Task item. Locate the line that contains "Document page, 2100x1275 pixels." in the entries below, then repeat it and every following line through the line that contains "List each element's", exactly, and no others.

::: Records shown

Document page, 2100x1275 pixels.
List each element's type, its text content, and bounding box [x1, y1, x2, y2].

::::::
::: Records shown

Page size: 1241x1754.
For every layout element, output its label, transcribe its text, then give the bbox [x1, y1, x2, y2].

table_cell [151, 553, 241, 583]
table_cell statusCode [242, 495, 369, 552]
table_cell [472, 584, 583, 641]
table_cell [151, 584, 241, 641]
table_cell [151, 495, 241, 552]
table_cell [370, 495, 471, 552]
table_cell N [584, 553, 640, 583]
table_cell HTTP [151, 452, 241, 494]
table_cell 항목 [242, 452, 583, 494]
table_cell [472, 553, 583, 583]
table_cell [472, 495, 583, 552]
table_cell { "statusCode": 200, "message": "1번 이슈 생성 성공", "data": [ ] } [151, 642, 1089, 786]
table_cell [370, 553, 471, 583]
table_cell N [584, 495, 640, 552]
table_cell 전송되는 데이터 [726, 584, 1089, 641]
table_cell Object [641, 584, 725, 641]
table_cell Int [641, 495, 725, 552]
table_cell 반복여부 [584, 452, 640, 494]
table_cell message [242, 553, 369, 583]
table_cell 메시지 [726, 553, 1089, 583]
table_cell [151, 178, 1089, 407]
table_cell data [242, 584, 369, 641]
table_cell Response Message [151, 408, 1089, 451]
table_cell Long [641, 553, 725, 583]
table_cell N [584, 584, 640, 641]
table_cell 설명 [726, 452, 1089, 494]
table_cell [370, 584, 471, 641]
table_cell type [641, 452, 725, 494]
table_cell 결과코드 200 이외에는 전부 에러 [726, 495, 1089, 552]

::::::

Reply.
Document page, 2100x1275 pixels.
List each element's type, its text content, and bounding box [x1, y1, x2, y2].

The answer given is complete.